Top talent is streaming from banking into private equity. Why are there so few moves in the opposite direction?
Earlier this week, the Financial Times highlighted the exodus of banking heavy hitters to the booming private equity sector. Among them are retired HBOS chief executive Sir James Crosby; Sir George Mathewson, former chairman of Royal Bank of Scotland; and John Studzinski, former co-head of co-head of corporate banking and markets at HSBC. Although Studzinski is shifting to set up a corporate finance boutique, he is doing so under the auspices of Blackstone, a private equity firm.
What's the appeal of PE? The FT quotes one ex-banker turned private equity executive as saying it all comes down to quality of life: "You don't have as many meetings so you can be more creative. Private equity firms are normally small and you don't have to motivate thousands of staff." Creativity, independence, and a lack of bureaucracy in the private equity world may also be factors impeding the flow of staff back into to banking.

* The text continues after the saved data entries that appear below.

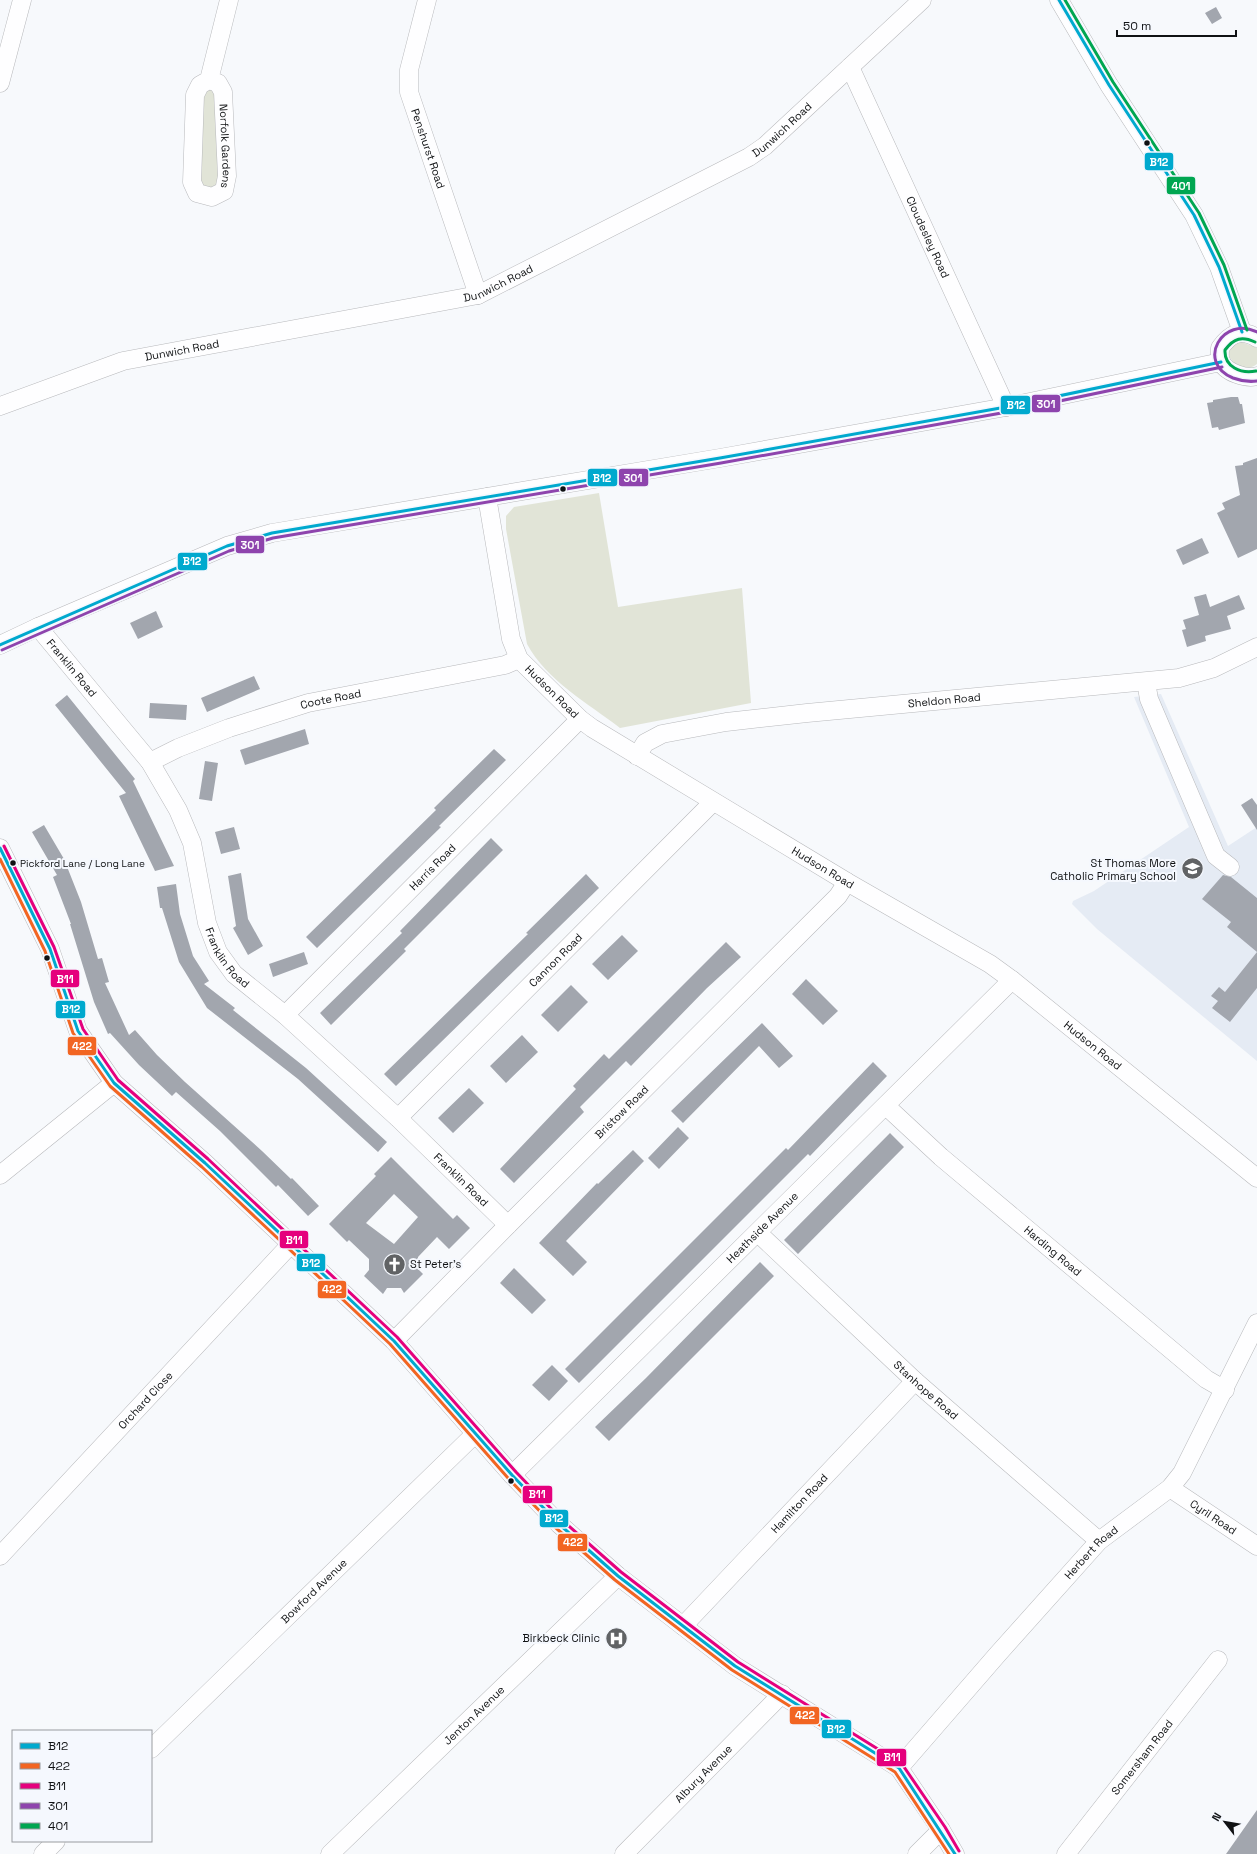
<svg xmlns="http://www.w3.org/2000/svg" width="1257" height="1854" viewBox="0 0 1257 1854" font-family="'Space Grotesk',sans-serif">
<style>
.built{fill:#e5ebf4}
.green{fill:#e1e4d7}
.building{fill:#a2a6ae;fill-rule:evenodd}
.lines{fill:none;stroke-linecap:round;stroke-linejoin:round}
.minor-casing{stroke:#b8b9bc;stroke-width:19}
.minor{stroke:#fefeff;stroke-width:18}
.bus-1-casing{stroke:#f5f8fe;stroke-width:6}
.bus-2-casing{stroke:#f5f8fe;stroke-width:6}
.bus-3-casing{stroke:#f5f8fe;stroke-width:6}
.bus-4-casing{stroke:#f5f8fe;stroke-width:6}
.bus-5-casing{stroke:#f5f8fe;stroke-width:6}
.bus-1{stroke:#00a9ce;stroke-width:3}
.bus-2{stroke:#f26522;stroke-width:3}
.bus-3{stroke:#e5007d;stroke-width:3}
.bus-4{stroke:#8e44ad;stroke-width:3}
.bus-5{stroke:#00a651;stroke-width:3}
.bus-dot{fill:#101214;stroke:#f5f8fe;stroke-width:1.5}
.labels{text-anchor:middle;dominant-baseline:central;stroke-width:4;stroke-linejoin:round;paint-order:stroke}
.bus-label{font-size:10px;fill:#101214;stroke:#f5f8fe;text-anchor:start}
.street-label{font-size:11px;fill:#101214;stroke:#f5f8fe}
.poi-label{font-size:11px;fill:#101214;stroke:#f5f8fe;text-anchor:end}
.line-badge{stroke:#f5f8fe;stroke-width:1.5}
.badge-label{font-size:11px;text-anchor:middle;font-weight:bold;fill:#fff}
</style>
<rect width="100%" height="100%" fill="#f7f9fc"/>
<path class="built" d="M1161 694 1228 846 1257 827V1061L1097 929 1072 904 1073 901 1094 891 1189 827 1134 697Z"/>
<path class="green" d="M205 86 218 90 222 179 212 189 204 187 199 179 201 94Z
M1239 341 1257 348V364C1245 374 1229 363 1227 350Z
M599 493 618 607 742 588 751 703 620 728C588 703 547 681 527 644L506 529V516L514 507Z"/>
<path class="building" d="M1216 7 1222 18 1212 24 1205 13Z
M1231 397H1238L1240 404H1242L1245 423 1219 430 1218 427 1212 428 1207 403 1213 402V400Z
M1257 458V549L1238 558 1217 513 1225 509 1222 503 1240 495 1235 466 1243 465V463Z
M1202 538 1209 553 1183 565 1176 550Z
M1206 594 1210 607 1239 595 1245 609 1227 616 1231 629 1205 636 1206 641 1187 647 1182 630 1186 629 1183 620 1199 615 1194 597Z
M156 611 163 627 138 639 130 623Z
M254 676 260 689 207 712 201 698Z
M67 695 135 779 133 781 174 866 155 871 119 796 126 793 55 705Z
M150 703 187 705 186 720 149 718Z
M305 729 309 744 245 765 240 750Z
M494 749 506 760 439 826 441 827 317 948 306 937 436 810 434 808Z
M205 761 218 763 212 801 199 799Z
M1252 798 1257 805V830L1241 805Z
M44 825 64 859 81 902 98 959 102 958 109 982 105 983 129 1035 135 1030 157 1055 185 1082 262 1151 291 1179 292 1178 319 1206 308 1216 278 1185 276 1187 220 1131 176 1092 172 1096 139 1065 110 1033 108 1034 94 1002 70 924H71L53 877 57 875 32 832Z
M234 827 240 849 221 854 215 832Z
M491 838 503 850 404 949 406 951 331 1025 320 1013 402 933 400 931Z
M241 873 248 919 263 946 248 955 233 928 236 926 228 876Z
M586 874 599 888 396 1086 384 1074 528 934 526 933Z
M1223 875 1231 877 1257 898V952L1227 927 1231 922 1202 899Z
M176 884 180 914 193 956 209 981 204 984 235 1008 233 1010 306 1068 387 1142 378 1152 298 1079 207 1008 179 962 162 908H160L157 887Z
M622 935 638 951 608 980 592 964Z
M726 942 741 957 707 988 631 1066 626 1061 580 1107 584 1112 514 1183 500 1169 576 1089 573 1086 604 1054 609 1059Z
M304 952 308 964 273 977 269 964Z
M1257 952V988L1230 1022 1212 1008 1218 1001 1211 996 1219 987 1225 992Z
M806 979 838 1011 823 1025 792 994Z
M571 985 588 1002 558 1032 541 1015Z
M762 1023 793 1056 779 1068 759 1046 683 1123 671 1111Z
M522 1035 538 1052 506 1083 490 1066Z
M873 1062 887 1076 810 1156 808 1154 579 1383 565 1369 786 1148 788 1150Z
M469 1088 484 1103 453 1133 438 1118Z
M678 1127 689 1138 659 1169 648 1158Z
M890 1133 904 1147 798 1254 784 1240Z
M633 1150 644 1161 566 1241 587 1262 573 1276 539 1243 597 1183 598 1184Z
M391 1157 453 1219 457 1215 470 1228 449 1249 437 1237 418 1257V1269L423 1274 404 1293 401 1288H387L383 1294 364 1276 369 1270V1259L349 1240 347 1242 329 1224 376 1176 374 1174ZM394 1194 418 1217 394 1244 366 1223Z
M760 1262 774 1276 609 1441 595 1427 646 1378Z
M514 1268 546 1300 532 1314 500 1283Z
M552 1365 568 1381 549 1401 532 1385Z
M1257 1810V1854H1226Z"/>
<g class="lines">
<defs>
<g id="minor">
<path id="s1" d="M427 0 409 70V92L478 295"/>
<path d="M1059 0 1109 85 1194 215 1219 267 1242 332"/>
<path id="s2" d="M850 67 1006 407"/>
<path id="s3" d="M209 80 218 83 223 92 227 176 224 191 212 197 197 193 192 182 195 95 200 85 209 80 229 0"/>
<path d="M0 83 22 0"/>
<path d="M1257 338C1240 328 1230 334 1220 348 1220 352 1219 358 1221 361 1225 373 1247 379 1257 376"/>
<path id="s4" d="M0 406 123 361 478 295 749 157 765 146 922 0"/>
<path id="s5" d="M487 497 511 639 519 659 580 719 592 728 847 882 990 964 1012 980 1257 1178"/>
<path id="s6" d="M38 627 150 762 178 810 192 843 207 923 218 952 234 974 285 1015 398 1118 508 1225"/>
<path d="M0 645 38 627 227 546 272 533 720 458 1006 407 1221 362"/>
<path d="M1146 682 1149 699 1216 856 1230 867"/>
<path id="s7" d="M637 756 645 743 662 734 726 722 807 713 1179 678 1214 668 1257 647"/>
<path id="s8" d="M150 762 178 748 229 728 308 703 505 665 519 659"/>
<path d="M0 848 50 949 78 1031 114 1083 205 1163 394 1341 512 1475 559 1524 618 1576 735 1666 899 1768 941 1830 955 1854"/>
<path id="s9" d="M285 1015 580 719"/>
<path id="s10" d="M886 1106 941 1157 1206 1379 1225 1390"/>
<path id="s11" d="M398 1118 713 802"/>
<path d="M0 1175 114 1083"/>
<path id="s12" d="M758 1233 915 1381 1099 1541"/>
<path id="s13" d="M394 1341 508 1225 838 896 847 882"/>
<path id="s14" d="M512 1475 1012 980"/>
<path id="s15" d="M1170 1488 1257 1546"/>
<path id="s16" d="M0 1556 291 1244"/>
<path id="s17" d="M683 1626 915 1381"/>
<path id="s18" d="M151 1749 476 1433"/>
<path id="s19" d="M899 1768 997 1655 1099 1541 1170 1488 1182 1473 1257 1323"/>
<path d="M43 1854 56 1841"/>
<path id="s20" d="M330 1854 618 1576"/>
<path id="s21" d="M624 1854 782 1694"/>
<path d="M917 1854 941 1830"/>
<path id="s22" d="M1066 1854 1218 1660"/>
</g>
</defs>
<use href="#minor" class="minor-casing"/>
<use href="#minor" class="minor"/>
<defs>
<path id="bus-1" d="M1059 0 1109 85 1194 215 1219 267 1242 332
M0 645 227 546 272 533 720 458 1006 407 1221 362
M0 848 50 949 78 1031 114 1083 205 1163 394 1341 512 1475 559 1524 618 1576 735 1666 899 1768 955 1854"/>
<path id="bus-2" d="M0 859 45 951 73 1033 110 1086 202 1167 390 1344 508 1478 556 1528 615 1580 732 1670 895 1772 949 1854"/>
<path id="bus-3" d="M4 846 54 947 83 1029 118 1080 208 1159 397 1337 516 1472 562 1520 621 1572 738 1662 902 1764 945 1827 959 1851"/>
<path id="bus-4" d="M1257 332C1223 315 1195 362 1233 378 1241 381 1249 382 1257 381
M2 650 229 551 273 538 721 463 1007 412 1222 367"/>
<path id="bus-5" d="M1065 0 1113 82 1199 213 1224 265 1247 330
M1255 342C1242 336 1234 338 1225 350 1224 367 1241 374 1256 371"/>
</defs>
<use href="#bus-1" class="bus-1-casing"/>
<use href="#bus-2" class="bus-2-casing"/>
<use href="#bus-3" class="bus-3-casing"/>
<use href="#bus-4" class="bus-4-casing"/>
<use href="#bus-5" class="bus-5-casing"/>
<use href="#bus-1" class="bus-1"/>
<use href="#bus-2" class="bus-2"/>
<use href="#bus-3" class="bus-3"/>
<use href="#bus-4" class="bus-4"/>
<use href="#bus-5" class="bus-5"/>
</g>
<defs>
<symbol id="school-disc" viewBox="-11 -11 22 22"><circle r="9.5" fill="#616365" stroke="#f5f8fe"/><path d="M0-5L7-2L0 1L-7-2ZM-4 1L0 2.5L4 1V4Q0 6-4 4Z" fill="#fff"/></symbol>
<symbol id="church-disc" viewBox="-11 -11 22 22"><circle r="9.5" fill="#616365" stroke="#f5f8fe"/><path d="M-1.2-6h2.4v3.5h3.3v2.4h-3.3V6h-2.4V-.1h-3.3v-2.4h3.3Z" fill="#fff"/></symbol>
<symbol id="hospital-disc" viewBox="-11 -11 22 22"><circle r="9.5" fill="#616365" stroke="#f5f8fe"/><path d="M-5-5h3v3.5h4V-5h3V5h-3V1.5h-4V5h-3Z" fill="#fff"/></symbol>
</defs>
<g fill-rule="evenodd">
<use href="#school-disc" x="1180" y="856" width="25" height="25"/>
<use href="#church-disc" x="382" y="1252" width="25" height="25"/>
<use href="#hospital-disc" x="604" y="1626" width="25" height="25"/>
</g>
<g class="bus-dot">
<circle cx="1147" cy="143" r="3.5"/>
<circle cx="563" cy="489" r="3.5"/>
<circle cx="13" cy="863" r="3.5"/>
<circle cx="47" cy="958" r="3.5"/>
<circle cx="511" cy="1481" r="3.5"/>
</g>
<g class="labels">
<g class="bus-label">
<text x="20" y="863">Pickford Lane / Long Lane</text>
</g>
<g class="street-label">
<text stroke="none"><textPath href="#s4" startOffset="839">Dunwich Road</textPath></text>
<text stroke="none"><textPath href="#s3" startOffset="74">Norfolk Gardens</textPath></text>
<text stroke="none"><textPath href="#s1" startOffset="154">Penshurst Road</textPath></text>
<text stroke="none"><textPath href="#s2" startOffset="187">Cloudesley Road</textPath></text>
<text stroke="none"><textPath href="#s4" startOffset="515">Dunwich Road</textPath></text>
<text stroke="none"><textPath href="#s4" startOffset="191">Dunwich Road</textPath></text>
<text stroke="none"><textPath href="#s6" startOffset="53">Franklin Road</textPath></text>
<text stroke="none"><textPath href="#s5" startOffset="212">Hudson Road</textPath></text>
<text stroke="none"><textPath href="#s8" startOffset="192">Coote Road</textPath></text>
<text stroke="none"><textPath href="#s7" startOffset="319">Sheldon Road</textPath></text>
<text stroke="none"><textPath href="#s9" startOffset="209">Harris Road</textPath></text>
<text stroke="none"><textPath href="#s5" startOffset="536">Hudson Road</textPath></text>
<text stroke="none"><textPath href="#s6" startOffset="389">Franklin Road</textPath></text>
<text stroke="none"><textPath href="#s11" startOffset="223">Cannon Road</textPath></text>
<text stroke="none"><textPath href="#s5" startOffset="860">Hudson Road</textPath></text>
<text stroke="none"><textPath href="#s13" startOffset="323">Bristow Road</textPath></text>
<text stroke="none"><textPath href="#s6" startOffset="713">Franklin Road</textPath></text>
<text stroke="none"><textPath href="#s14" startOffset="352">Heathside Avenue</textPath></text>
<text stroke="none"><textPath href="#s10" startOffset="221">Harding Road</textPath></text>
<text stroke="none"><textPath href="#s12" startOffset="230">Stanhope Road</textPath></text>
<text stroke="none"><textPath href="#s16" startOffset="213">Orchard Close</textPath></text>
<text stroke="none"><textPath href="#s17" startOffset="169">Hamilton Road</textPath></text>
<text stroke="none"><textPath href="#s15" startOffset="52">Cyril Road</textPath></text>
<text stroke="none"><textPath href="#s19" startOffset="289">Herbert Road</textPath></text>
<text stroke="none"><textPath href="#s18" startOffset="227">Bowford Avenue</textPath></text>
<text stroke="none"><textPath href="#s20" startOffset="200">Jenton Avenue</textPath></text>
<text stroke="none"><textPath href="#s22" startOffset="123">Somersham Road</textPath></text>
<text stroke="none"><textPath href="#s21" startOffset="113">Albury Avenue</textPath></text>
</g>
<g class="poi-label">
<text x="1176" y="863">St Thomas More<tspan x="1176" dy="13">Catholic Primary School</tspan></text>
<text x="410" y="1264" text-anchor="start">St Peter's</text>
<text x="600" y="1638">Birkbeck Clinic</text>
</g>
</g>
<g class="line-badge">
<rect x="1144" y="152" width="30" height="19" rx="4" fill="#00a9ce"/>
<rect x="1166" y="176" width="30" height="19" rx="4" fill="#00a651"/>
<rect x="1031" y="394" width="30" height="19" rx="4" fill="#8e44ad"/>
<rect x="1000" y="395" width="31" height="20" rx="4" fill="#00a9ce"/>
<rect x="618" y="468" width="31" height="19" rx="4" fill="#8e44ad"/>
<rect x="587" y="468" width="31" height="19" rx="4" fill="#00a9ce"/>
<rect x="235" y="535" width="30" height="19" rx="4" fill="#8e44ad"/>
<rect x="177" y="552" width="31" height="19" rx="4" fill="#00a9ce"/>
<rect x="50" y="969" width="30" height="19" rx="4" fill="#e5007d"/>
<rect x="55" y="1000" width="31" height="19" rx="4" fill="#00a9ce"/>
<rect x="67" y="1036" width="30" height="20" rx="4" fill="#f26522"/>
<rect x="279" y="1230" width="30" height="19" rx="4" fill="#e5007d"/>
<rect x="296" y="1253" width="30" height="19" rx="4" fill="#00a9ce"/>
<rect x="317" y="1280" width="30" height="19" rx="4" fill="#f26522"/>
<rect x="522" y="1485" width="31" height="19" rx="4" fill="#e5007d"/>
<rect x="539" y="1509" width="30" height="19" rx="4" fill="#00a9ce"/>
<rect x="557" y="1533" width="31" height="19" rx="4" fill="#f26522"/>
<rect x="789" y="1706" width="31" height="19" rx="4" fill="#f26522"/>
<rect x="821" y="1719" width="31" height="20" rx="4" fill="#00a9ce"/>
<rect x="876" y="1748" width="31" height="19" rx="4" fill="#e5007d"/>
</g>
<g class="badge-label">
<text x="1159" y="166">B12</text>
<text x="1181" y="190">401</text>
<text x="1046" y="408">301</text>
<text x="1016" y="409">B12</text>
<text x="633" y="482">301</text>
<text x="602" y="482">B12</text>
<text x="250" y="549">301</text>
<text x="192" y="565">B12</text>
<text x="65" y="983">B11</text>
<text x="71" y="1013">B12</text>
<text x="82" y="1050">422</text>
<text x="294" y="1244">B11</text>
<text x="311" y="1267">B12</text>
<text x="332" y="1293">422</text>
<text x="537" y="1498">B11</text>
<text x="554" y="1522">B12</text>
<text x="573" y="1546">422</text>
<text x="805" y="1719">422</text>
<text x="836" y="1733">B12</text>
<text x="892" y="1761">B11</text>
</g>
<rect x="12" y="1730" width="140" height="112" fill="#f5f8fe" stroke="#999ca0"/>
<rect x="20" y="1743" width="20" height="6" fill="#00a9ce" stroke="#999ca0"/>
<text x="48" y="1750" font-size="12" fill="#101214">B12</text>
<rect x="20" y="1763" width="20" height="6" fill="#f26522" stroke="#999ca0"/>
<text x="48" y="1770" font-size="12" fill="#101214">422</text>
<rect x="20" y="1783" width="20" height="6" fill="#e5007d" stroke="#999ca0"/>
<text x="48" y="1790" font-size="12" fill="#101214">B11</text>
<rect x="20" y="1803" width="20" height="6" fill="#8e44ad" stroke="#999ca0"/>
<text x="48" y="1810" font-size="12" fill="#101214">301</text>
<rect x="20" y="1823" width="20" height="6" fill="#00a651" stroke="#999ca0"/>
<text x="48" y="1830" font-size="12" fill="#101214">401</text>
<g transform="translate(1225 1822) rotate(301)" stroke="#f5f8fe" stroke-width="3" paint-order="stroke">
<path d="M0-3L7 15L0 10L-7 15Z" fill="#101214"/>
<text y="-6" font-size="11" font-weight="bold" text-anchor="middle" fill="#101214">N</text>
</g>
<path d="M1117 30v6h119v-6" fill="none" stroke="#101214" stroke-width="2"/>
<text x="1123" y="30" font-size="12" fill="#101214" stroke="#f5f8fe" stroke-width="3" paint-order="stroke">50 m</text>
</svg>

However, some recruiters point out that corporate financiers who switch to the role of principal investor should be aware the transition can be problematic. "Some corporate financiers are not terribly good at it. The mentality is very different - you're investing your own money and will be remunerated on the back of the long term success of those decisions, rather than short term advice," says one.
Deal flow can also be an issue, she adds. "In a typical year, a private equity fund will look at the same number of deals as an investment bank, but will complete far fewer. That can be a bit of a shock if you're a transaction junkie."